**Task list**
a - Answer these from the passage about Apollo and teamwork, one line each:
(i) Which president kicked off the Apollo missions?
(ii) In what year did the launchpad fire on Apollo 1 happen?
(iii) On which channel did the documentary air this summer?
b - Which broadcasters or viewing services does the passage about Apollo and teamwork name as places to see the documentary?
c - Carry on the passage about Apollo and teamwork, starting after its final sentence.

**Passage to read**
You see, the dominant thing that emerged for me from all of my research was that the extraordinary nature of the achievement of landing men on the Moon was only possible because of some quite remarkable teamwork on the part of NASA. The Apollo missions were kicked off by President John F Kennedy in the early 1960s when he blithely announced to the world that the USA would “by the end of this decade land a manon the Moon and return him safely to Earth.” The only problem was, at the time that he said this, no-one had the faintest idea how to do it… Over the course of the next several years, driven by ingenuity, teamwork, a burning desire to “beat the Russians”, and the combined efforts of hundreds of thousands of people, they managed to do the impossible. But history – as it so often does – paints an overly simplified picture of how this feat was achieved.

Success always seems to come as an inevitability. But at every point in the process, failure was only moments away. In fact, failure – one could argue – was what enabled the success to happen. Without making millions of failures (including the tragic death of three astronauts in a launchpad fire on Apollo 1 in 1967 - a mere two years before Apollo 11’s successful mission) and being able to learn from them and adapt accordingly, the Apollo program would never have achieved its goal. Iterative learning was key. Prototyping, failing, learning, changing and prototyping again were the order of the day. Combine this with the remarkable ability of different departments across NASA to listen to one another and to work together towards a common goal and you have a recipe for success that is almost unparalleled and arguably largely absent in much of the modern world.

As I told Fern these tales of failure, learning, teamwork and success, she began to realise – long before I did – that the story of Apollo 11 offered a distinctive, exciting and unique lens through which to view the task we were being given by Welsh Government. In the place of landing on the Moon, substitute the seemingly impossible challenge of man-made climate change. In the place of NASA, substitute those people who work within the environment sector of Wales. All of them siloed in their own particular organisation or department, all of them striving towards a common goal, and all of them fighting to be heard amongst an increasingly loud landscape of change and fear for the future. The lessons of Apollo 11 were not just to be celebrated for the anniversary. They could offer real insight and have practical use today…

And so another element was added to our plans. The workshops now had a title, borrowed from the documentary – ‘To the Moon and Back…’ Combining our new lens with Theory U, we felt we had something of great value to share.

The documentary itself aired this summer on BBC2. 
If you didn’t catch it, it’s still available on BBC iPlayer in the UK 
And on PBS in the United States.

**Information supplied**
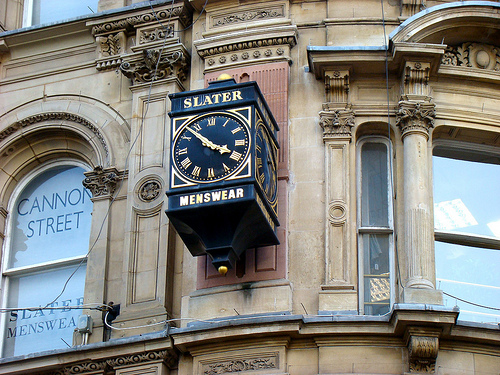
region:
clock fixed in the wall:
[166, 93, 257, 220]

**Answers to the exercises**
a -
(i) President John F Kennedy
(ii) 1967
(iii) BBC2

b - BBC2, BBC iPlayer, PBS

c -
Our planning began in earnest. We asked Welsh Government for two 2-day residential workshops to enable us to immerse our participants away from their normal, day-to-day lives to really try out our ‘prototype’ and learn by doing (and possibly failing). We had our source materials. Next thing we needed was a venue and a special guest or two… Over to you, Fern…  

Fern: We decided in consultation with our commissioning team to hold the event at Gregynog House in mid Wales. This venue has a vibrant history and connection with innovation, education, Welsh culture and international relations. It also has breath-taking grounds and a nearby train link. Gregynog gave us the chance of working in one venue in the heart of Wales which itself was undergoing a significant transition in terms of its own relationship to sustainability. At the time it was moving from being a part of the University of Wales to setting itself up as an independent trust. Gregynog, like so many other institutions is needing to change the way it operates and in a context of increasing unpredictability and uncertainty. The new CEO, Janet Wallwork Clarke, was really interested in looking at how we create lasting change in ourselves, our teams and our institutions. It felt like a great match.

Fern grapples with Theory U...
In the month or so before delivering the event we spent time mapping how we might get to the moon and back onto the famous ‘U’ of Theory U. Meanwhile the team at Welsh Government and Natural Resources Wales were busy sending out invites. Who did they want in the room? Who might be the change-makers, innovators and collaborators who might be an active and willing part of this pilot process?

Theory U has come from the stable of MIT though it does acknowledge its debt to research and models involving transformation and change. It’s something you can spend a lifetime on or something you can explain and ‘prototype’ in a minute. At the heart of the U – and yes, it is the shape of the letter U which gives this beautiful theory its name – are three main steps. These are ‘letting go’, ‘presencing’ and ‘letting come’. 

‘Letting go’ involves a process of listening, collecting information from as many sources as possible and ‘sensing’ into the feeling of an issue, a dilemma, a challenge. The second step, ‘presencing’ is perhaps the hardest, but the most important. Waiting, suspending activity, connecting to a deeper ‘source’ and not jumping immediately to solution. Only when we have hung out in this uncomfortable territory do we begin to move towards ‘the right-hand side of the U’ and ‘letting come’, which involves ‘Crystallizing’, ‘Prototyping’ and then ‘Performing’. Each phase is an important step in the process. Dialogue and listening are at the heart of the process as is suspending habitual ways of doing things, noticing difference, establishing emotional or empathic connection with self or others, and ultimately listening closely to ‘the future that wants to emerge’. The theory of this is mapped out and backed up in the Theory U research by many examples from all over the world at different operating scales. In practice, it is different every time and involves establishing a connection to the specific issue, specific location and specific culture, history and players involved. This is not about finding a ‘one-size-fits-all’ solution.

The process is completely emergent in that it is predicated on what happens in the room with and between those people who are actually present. It is an entirely democratic process. We as facilitators are not determining the outcome, nor are those who commission the process. Herein lies the challenge and the excitement. We were encouraged by Welsh Government and NRW to create a process where the outcome was not known beforehand. This needed trust and great commitment from us as facilitators, the commissioning team and those who responded to the invitation to participate.

Phil prepares to meet the participants...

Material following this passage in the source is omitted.